* Document text:
For those practitioners who are in the process of reviewing your staff 
grievance management procedures, you may find the following tips helpful. 
These tips have been taken from a bi-monthly newsletter which I produce on 
issues relevant to my field. If you would like a copy of the newletter 
which is in Word format sent to your email address please mail me and I 
will be happy to forward it on. 
Grievance Management and Prevention 
From: Sally Jetson 
What is a grievance? 
Any type of complaint, concern, injustice or wrong related to work or the 
work environment. A grievance may result from an action, behavior, 
omission, situation or decision which the person feels is unfair or 
unjustified. 
Who can grievances be against? 
The action may have been done by management, an individual manager or 
supervisor, another employee, or a group of employees. 
What can grievances be about?

* Supplied information:

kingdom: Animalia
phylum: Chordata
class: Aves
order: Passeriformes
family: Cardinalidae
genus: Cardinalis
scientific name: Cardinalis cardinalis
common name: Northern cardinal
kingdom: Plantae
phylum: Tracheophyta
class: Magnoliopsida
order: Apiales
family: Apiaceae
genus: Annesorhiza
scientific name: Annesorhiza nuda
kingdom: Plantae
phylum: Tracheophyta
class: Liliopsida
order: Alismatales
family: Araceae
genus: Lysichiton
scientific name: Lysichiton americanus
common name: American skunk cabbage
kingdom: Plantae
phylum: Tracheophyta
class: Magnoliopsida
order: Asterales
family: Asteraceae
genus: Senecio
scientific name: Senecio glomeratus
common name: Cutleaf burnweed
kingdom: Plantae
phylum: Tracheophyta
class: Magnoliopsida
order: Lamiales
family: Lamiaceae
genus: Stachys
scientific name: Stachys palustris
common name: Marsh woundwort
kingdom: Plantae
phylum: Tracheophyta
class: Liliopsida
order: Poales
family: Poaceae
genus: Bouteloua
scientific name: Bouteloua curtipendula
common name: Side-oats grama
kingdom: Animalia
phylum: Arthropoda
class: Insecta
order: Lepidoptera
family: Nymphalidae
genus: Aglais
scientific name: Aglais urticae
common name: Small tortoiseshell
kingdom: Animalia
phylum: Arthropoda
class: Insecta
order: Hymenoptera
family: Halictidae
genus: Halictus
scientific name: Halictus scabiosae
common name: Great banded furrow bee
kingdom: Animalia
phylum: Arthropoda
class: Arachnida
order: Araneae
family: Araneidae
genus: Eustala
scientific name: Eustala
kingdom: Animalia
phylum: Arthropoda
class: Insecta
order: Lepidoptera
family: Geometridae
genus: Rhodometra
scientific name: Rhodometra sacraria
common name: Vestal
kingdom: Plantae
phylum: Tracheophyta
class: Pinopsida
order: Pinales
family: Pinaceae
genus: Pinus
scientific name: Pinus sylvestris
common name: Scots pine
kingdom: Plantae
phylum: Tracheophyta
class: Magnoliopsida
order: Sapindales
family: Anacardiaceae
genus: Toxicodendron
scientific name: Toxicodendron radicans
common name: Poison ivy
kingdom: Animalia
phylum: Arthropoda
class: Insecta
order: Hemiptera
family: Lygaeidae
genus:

* Parts of the exercise:
1 – In the grievance management text, who can a grievance be against?
2 – Pick up the grievance management text after its last line and keep writing it.

* Results of the exercise:
1 – Management, an individual manager or supervisor, another employee, or a group of employees.

2 –
A grievance can be raised on a range of employment related matters, 
including matters which are not covered by legislation, including: 
discrimination and harassment 
transfers and promotion policy 
training and professional development 
rosters and overtime 
occupational health and safety 
work environment 
performance management 
bullying 
any breaches of codes or standards of conduct which have been adopted by an 
organisation. 
other forms of unfair treatment which can have an adverse effect on an 
individual or work environment. 
What is a grievance procedure? 
A grievance procedure is a process which sets out a series of steps to be 
followed when dealing with a range of problems in the workplace. 
It should spell out what issues are to be included and what issues are to 
be exclud ...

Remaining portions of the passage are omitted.